In many markets, increasing costs, exacerbating the skilled workforce shortage, and cutting out quality contractors already in the sector or eager to enter it will make both tranches of tax credits useless for both the EV charging market and other green energy producers. This means less investment in clean energy projects, fewer jobs and more carbon emissions for America.

This policy joins a controversial provision providing tax breaks for union-built EVs as one of many politically motivated, union-friendly sweetheart deals in this bill.

If the White House and Congress want more investment in clean energy projects to combat climate change and create well-paying jobs, they should encourage all workers and businesses to rebuild America’s clean energy economy via tax incentives that maximize private sector investment.

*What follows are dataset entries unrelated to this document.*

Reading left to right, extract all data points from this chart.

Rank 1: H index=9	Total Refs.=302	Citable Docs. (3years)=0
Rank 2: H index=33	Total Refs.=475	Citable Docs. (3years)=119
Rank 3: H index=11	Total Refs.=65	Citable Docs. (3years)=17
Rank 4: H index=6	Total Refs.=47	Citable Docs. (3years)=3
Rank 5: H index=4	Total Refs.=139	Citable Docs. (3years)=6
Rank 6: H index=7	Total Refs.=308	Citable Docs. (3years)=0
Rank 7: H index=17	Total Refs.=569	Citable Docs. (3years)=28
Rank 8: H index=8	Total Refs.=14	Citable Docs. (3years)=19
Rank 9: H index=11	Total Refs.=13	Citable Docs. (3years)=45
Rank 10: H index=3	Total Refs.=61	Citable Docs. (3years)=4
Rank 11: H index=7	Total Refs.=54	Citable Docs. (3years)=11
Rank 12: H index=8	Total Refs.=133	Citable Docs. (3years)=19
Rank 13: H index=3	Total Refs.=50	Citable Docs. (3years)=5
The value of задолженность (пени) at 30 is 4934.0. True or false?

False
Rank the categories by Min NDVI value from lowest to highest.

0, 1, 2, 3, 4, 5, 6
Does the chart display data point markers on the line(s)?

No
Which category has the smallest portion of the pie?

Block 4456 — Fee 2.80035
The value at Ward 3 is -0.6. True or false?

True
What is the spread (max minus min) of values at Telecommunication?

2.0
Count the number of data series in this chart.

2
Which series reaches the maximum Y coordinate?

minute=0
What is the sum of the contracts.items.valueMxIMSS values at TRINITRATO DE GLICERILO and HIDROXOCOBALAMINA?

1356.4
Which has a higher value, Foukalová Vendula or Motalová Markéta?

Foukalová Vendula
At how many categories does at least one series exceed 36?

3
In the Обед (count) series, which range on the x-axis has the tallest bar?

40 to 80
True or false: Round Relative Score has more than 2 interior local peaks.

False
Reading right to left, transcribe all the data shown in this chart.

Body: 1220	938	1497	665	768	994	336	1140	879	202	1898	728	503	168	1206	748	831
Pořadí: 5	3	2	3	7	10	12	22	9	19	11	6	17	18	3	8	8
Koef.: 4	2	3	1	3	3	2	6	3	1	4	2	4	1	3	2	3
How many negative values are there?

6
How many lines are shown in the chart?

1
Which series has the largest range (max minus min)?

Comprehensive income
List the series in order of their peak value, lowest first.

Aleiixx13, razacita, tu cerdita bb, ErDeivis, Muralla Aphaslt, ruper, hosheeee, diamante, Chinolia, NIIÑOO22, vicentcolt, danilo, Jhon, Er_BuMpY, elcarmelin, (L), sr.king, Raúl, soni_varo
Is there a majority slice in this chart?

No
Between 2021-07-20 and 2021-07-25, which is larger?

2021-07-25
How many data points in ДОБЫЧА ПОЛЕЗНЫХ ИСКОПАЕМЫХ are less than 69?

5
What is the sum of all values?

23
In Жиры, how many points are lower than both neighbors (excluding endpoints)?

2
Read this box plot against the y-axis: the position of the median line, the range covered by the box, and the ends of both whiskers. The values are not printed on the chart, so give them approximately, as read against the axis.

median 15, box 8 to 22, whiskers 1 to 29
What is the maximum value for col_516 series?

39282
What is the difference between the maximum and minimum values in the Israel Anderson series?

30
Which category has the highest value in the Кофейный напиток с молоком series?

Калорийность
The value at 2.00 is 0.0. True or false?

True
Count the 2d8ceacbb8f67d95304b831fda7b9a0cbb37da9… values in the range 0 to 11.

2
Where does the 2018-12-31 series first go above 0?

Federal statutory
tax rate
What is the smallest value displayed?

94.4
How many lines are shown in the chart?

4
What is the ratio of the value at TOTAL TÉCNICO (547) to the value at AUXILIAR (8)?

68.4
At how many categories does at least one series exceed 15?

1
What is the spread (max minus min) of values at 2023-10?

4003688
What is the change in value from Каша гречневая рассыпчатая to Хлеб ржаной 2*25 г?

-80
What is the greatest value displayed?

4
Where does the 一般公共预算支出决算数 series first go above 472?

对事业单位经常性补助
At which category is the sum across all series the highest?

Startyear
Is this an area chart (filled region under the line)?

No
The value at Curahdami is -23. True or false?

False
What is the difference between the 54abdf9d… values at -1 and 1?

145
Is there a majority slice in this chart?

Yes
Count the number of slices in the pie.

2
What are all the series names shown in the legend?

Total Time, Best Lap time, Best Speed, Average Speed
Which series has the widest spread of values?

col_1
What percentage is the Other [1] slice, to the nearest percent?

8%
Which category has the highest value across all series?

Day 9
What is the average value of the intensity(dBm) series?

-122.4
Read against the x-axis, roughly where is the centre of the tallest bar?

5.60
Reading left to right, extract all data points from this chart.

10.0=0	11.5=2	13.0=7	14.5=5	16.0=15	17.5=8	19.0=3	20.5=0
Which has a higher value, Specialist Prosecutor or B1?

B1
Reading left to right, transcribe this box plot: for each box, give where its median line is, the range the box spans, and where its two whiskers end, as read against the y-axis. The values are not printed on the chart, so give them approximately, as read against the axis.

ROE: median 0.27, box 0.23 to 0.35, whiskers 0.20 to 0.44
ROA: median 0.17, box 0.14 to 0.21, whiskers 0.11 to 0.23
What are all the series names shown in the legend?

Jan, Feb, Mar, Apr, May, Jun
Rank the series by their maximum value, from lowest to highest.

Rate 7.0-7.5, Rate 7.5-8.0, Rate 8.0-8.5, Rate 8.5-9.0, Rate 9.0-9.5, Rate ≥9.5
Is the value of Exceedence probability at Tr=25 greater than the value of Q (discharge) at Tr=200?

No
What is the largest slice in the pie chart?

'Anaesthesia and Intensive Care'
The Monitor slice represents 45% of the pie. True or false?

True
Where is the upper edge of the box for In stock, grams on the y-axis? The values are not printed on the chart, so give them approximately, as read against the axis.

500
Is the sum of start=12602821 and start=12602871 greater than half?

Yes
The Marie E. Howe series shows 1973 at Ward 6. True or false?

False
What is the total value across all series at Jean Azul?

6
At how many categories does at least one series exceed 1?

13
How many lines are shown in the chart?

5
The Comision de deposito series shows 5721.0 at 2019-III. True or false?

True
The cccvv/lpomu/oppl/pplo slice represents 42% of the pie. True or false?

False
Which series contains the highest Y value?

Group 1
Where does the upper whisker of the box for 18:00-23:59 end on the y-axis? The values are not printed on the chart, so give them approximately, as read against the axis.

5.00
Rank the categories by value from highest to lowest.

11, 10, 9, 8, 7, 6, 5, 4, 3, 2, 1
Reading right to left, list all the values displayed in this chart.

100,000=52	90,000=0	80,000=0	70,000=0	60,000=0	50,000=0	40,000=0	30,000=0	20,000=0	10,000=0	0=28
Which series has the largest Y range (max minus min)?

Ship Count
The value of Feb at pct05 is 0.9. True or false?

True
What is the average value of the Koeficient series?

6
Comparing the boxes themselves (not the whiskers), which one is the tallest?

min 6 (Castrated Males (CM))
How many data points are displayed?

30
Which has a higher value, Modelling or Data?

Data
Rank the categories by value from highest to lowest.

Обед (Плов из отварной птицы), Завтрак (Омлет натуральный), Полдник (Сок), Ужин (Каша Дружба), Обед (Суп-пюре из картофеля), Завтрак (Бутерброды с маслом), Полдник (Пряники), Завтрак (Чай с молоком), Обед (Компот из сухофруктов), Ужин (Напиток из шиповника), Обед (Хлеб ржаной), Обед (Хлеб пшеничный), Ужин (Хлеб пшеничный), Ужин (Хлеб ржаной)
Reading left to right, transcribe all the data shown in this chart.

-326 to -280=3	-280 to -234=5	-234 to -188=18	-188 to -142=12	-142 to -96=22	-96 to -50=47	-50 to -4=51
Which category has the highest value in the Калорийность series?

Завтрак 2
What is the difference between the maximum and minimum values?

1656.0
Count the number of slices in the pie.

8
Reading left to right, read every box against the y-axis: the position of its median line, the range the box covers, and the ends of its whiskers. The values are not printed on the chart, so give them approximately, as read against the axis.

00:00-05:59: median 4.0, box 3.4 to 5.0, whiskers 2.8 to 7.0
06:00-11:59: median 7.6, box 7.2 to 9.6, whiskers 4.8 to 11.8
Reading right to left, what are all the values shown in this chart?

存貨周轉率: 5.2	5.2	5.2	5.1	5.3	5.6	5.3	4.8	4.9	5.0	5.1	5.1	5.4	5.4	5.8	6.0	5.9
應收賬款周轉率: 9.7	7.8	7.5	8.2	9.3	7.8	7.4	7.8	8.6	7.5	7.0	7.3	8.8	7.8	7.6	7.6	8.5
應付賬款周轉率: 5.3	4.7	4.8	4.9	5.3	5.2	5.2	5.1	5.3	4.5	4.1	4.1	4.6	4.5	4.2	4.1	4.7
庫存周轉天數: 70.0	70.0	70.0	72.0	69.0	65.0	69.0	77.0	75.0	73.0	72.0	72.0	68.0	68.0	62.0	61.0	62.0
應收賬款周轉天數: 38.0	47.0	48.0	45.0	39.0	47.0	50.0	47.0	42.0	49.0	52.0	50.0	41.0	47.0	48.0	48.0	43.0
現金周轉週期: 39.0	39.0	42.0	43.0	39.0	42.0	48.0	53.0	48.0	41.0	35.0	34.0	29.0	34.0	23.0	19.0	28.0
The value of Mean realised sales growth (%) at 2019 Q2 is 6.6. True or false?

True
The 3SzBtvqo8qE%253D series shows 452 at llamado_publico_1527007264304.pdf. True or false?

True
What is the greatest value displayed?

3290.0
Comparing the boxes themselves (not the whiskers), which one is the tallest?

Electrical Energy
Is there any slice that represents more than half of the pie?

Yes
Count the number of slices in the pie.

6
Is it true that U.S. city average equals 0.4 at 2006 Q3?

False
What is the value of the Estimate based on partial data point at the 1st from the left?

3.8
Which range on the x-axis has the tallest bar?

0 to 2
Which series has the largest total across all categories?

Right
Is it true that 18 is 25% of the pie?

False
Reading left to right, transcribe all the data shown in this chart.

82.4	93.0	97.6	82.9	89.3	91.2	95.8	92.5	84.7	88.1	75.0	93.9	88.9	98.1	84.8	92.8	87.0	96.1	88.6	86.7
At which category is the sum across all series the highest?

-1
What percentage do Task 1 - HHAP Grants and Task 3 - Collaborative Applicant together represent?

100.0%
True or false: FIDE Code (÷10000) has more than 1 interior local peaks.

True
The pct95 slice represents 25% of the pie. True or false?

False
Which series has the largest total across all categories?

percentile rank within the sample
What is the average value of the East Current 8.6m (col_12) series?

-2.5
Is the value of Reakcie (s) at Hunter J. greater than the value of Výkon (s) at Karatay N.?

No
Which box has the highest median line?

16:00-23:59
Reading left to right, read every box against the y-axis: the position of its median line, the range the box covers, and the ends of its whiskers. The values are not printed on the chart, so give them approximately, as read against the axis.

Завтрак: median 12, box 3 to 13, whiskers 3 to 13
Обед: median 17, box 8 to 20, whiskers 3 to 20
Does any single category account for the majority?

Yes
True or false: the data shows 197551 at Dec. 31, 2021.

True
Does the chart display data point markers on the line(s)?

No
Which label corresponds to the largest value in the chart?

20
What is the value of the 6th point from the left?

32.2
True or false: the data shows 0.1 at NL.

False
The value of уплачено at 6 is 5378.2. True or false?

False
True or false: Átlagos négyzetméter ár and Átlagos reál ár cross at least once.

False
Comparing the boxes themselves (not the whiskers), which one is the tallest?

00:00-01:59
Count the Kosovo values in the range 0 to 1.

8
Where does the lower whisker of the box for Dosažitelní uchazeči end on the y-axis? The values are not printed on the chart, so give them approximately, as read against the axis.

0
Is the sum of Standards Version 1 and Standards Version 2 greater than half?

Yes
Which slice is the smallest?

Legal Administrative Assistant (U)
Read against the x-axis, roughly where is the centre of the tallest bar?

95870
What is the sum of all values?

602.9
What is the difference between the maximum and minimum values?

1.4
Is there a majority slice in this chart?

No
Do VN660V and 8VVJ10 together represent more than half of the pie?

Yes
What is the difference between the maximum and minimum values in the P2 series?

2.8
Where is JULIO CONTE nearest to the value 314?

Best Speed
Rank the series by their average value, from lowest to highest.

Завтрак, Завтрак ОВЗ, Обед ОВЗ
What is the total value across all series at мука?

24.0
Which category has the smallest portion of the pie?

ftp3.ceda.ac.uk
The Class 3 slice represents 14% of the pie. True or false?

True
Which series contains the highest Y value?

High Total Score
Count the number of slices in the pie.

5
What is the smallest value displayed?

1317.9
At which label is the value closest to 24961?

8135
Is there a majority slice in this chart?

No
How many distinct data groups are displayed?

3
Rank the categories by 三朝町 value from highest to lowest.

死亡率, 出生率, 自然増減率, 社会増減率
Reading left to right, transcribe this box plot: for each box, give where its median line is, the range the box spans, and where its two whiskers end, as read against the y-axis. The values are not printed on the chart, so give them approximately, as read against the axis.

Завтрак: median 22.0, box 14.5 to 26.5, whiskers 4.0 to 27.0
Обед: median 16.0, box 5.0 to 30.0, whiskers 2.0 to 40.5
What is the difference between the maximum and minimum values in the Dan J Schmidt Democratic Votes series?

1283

It’s bad public policy to needlessly impose limits on fair and open competition, which will slow down clean energy deployment and stifle new job creation. If the United States truly intends to lead in the fight against climate change and the transition to clean energy, voters should urge members of Congress and the Biden administration to reject this proposal in the Build Back Better Act or legislative alternatives Congress will explore in 2022.

Ben Brubeck is the vice president of regulatory, labor and state affairs for Associated Builders and Contractors.

[Editor's note: This story originally was published by Real Clear Policy.]